Cloudflare, which handles approximately 16% of global internet traffic, announced Tuesday that it will begin blocking known artificial intelligence web crawlers by default, a significant move in the growing battle between publishers and AI developers over data scraping and content usage.

Effective immediately, new domains registering with Cloudflare will be asked whether they wish to permit AI crawlers. By default, the company's system will block scrapers it identifies as bots used by AI firms such as OpenAI and Google, even if those bots respect a site's robots.txt file.

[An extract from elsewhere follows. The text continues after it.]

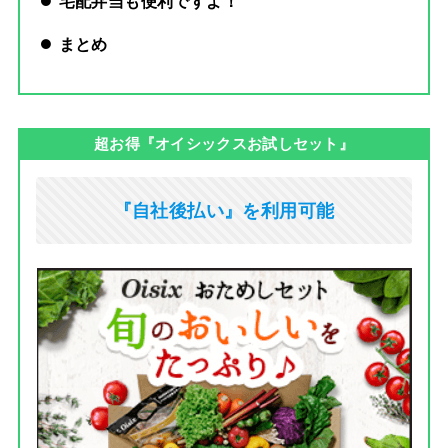
宅配弁当も便利ですよ！
まとめ
超お得『オイシックスお試しセット』
『自社後払い』を利用可能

"AI crawlers have been scraping content without limits. Our goal is to put the power back in the hands of creators, while still helping AI companies innovate," said Cloudflare CEO Matthew Prince in a statement Tuesday.

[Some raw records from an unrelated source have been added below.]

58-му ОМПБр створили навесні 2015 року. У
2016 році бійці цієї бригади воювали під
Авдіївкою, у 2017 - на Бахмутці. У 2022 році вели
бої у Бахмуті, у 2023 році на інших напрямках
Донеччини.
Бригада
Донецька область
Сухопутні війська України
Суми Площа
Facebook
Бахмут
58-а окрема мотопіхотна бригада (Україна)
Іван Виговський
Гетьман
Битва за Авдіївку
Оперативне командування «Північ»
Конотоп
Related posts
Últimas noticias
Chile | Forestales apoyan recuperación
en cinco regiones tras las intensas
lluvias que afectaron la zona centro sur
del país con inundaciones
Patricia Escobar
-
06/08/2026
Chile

The company also introduced a new commercial offering called "Pay Per Crawl," which allows participating publishers to set a price for AI firms seeking access to their websites. The initiative is currently available to a limited number of major outlets, including The Atlantic, Fortune, Stack Overflow, Quora, and the Associated Press.

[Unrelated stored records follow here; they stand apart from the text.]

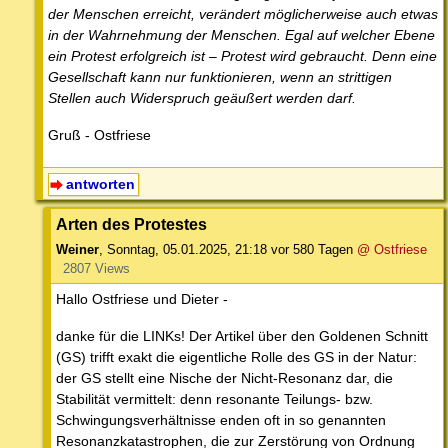
der Menschen erreicht, verändert möglicherweise auch etwas
in der Wahrnehmung der Menschen. Egal auf welcher Ebene
ein Protest erfolgreich ist – Protest wird gebraucht. Denn eine
Gesellschaft kann nur funktionieren, wenn an strittigen
Stellen auch Widerspruch geäußert werden darf.
Gruß - Ostfriese
antworten
Arten des Protestes
Weiner
,
Sonntag, 05.01.2025, 21:18
vor 580 Tagen
@ Ostfriese
2807 Views
Hallo Ostfriese und Dieter -
danke für die LINKs! Der Artikel über den Goldenen Schnitt
(GS) trifft exakt die eigentliche Rolle des GS in der Natur:
der GS stellt eine Nische der Nicht-Resonanz dar, die
Stabilität vermittelt: denn resonante Teilungs- bzw.
Schwingungsverhältnisse enden oft in so genannten
Resonanzkatastrophen, die zur Zerstörung von Ordnung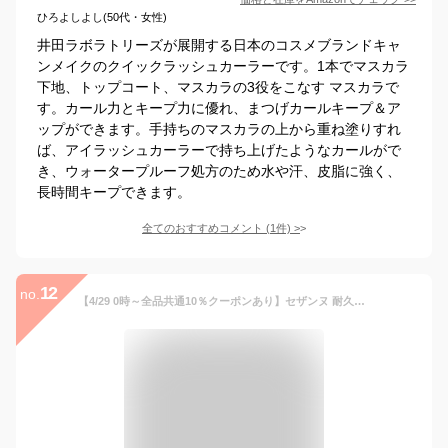
ひろよしよし(50代・女性)
井田ラボラトリーズが展開する日本のコスメブランドキャ
ンメイクのクイックラッシュカーラーです。1本でマスカラ
下地、トップコート、マスカラの3役をこなす マスカラで
す。カール力とキープ力に優れ、まつげカールキープ＆ア
ップができます。手持ちのマスカラの上から重ね塗りすれ
ば、アイラッシュカーラーで持ち上げたようなカールがで
き、ウォータープルーフ処方のため水や汗、皮脂に強く、
長時間キープできます。
全てのおすすめコメント
(
1
件)
>
12
no.
【4/29 0時～全品共通10％クーポンあり】セザンヌ 耐久カールマスカラ マスカラ下地 マスカラ トップコート 秋色＜CEZANNE／セザンヌ＞【正規品】【メール便1通3個まで可】【ギフト対応可】 母の日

AI crawlers are automated bots used by companies like OpenAI and Google to collect vast amounts of content to train large language models. But as these bots increasingly divert traffic away from original publishers by generating AI summaries and answers, many sites have begun seeking ways to restrict unauthorized scraping and recover lost ad revenue.

Cloudflare had previously rolled out opt-in crawler-blocking features in 2023 and later introduced technology to trap bots in an "AI Labyrinth" - a method designed to frustrate web scrapers by sending them into looping, dead-end code.

Tuesday's update goes further by enabling these protections as the default for all new Cloudflare users. The company says it will also begin verifying AI companies' crawler identities and requesting that they disclose whether scraped content will be used for training, inference, or search purposes.

"This is about safeguarding the future of a free and vibrant Internet with a new model that works for everyone," Prince said during an Axios Live event. "People trust the AI more over the last six months, which means they're not reading original content."

Not all companies have embraced Cloudflare's new approach. OpenAI declined to participate in the Pay Per Crawl program and criticized the decision to insert a middleman between publishers and AI firms. The Microsoft-backed firm said it continues to respect robots.txt files, the industry-standard protocol for indicating scraping permissions, though enforcement is voluntary.

Legal experts say Cloudflare's move could complicate AI firms' ability to acquire high-quality training data. "If effective, the development would hinder AI chatbots' ability to harvest data for training and search purposes," said Matthew Holman, a partner at U.K. law firm Cripps. "This is likely to lead to a short term impact on AI model training and could, over the long term, affect the viability of models."